Optimal Shrinkage of Singular Values Under Random Data Contamination

TL;DR

This paper introduces a unified framework for handling various data contamination models in low-rank matrix reconstruction, developing an optimal algorithm based on singular value manipulation and identifying a fundamental signal-to-noise threshold.

Contribution

It presents an asymptotically optimal method for low-rank matrix recovery under diverse contamination models using singular value adjustments.

Findings

Unified framework for contamination models

Optimal singular value-based reconstruction algorithm

Explicit signal-to-noise cutoff for successful estimation

Abstract

A low rank matrix X has been contaminated by uniformly distributed noise, missing values, outliers and corrupt entries. Reconstruction of X from the singular values and singular vectors of the contaminated matrix Y is a key problem in machine learning, computer vision and data science.
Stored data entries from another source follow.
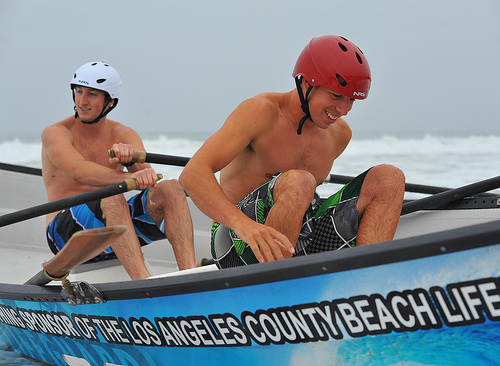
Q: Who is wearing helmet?
A: Boater.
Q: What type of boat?
A: Row.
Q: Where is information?
A: Side of boat.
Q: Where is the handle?
A: On paddle.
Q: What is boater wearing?
A: Swim trunks.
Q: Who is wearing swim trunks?
A: A boater.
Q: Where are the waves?
A: Side of boaters.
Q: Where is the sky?
A: Above boater.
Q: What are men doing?
A: Rowing.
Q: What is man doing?
A: Smiling.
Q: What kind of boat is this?
A: A canoe.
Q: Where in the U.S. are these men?
A: Los Angeles.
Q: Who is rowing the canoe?
A: The man in back.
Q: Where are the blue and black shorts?
A: On the man in the back.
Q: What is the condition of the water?
A: Turbulent.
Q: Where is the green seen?
A: On the front man's shorts.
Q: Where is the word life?
A: Right side of canoe.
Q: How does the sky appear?
A: Gray.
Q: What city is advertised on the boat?
A: Los Angeles.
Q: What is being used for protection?
A: Helmets.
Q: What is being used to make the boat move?
A: An Oar.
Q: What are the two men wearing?
A: Swim trunks.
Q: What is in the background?
A: Waves.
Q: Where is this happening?
A: In the ocean.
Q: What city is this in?
A: Los Angeles.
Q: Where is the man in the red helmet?
A: In front.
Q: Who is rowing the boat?
A: Two boys.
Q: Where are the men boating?
A: On the water.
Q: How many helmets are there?
A: 2.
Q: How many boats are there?
A: 1.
In this paper we show that common contamination models (including arbitrary combinations of uniform noise,missing values, outliers and corrupt entries) can be described efficiently using a single framework. We develop an asymptotically optimal algorithm that estimates X by manipulation of the singular values of Y , which applies to any of the contamination models considered. Finally, we find an explicit signal-to-noise cutoff, below which estimation of X from the singular value decomposition of Y must fail, in a well-defined sense.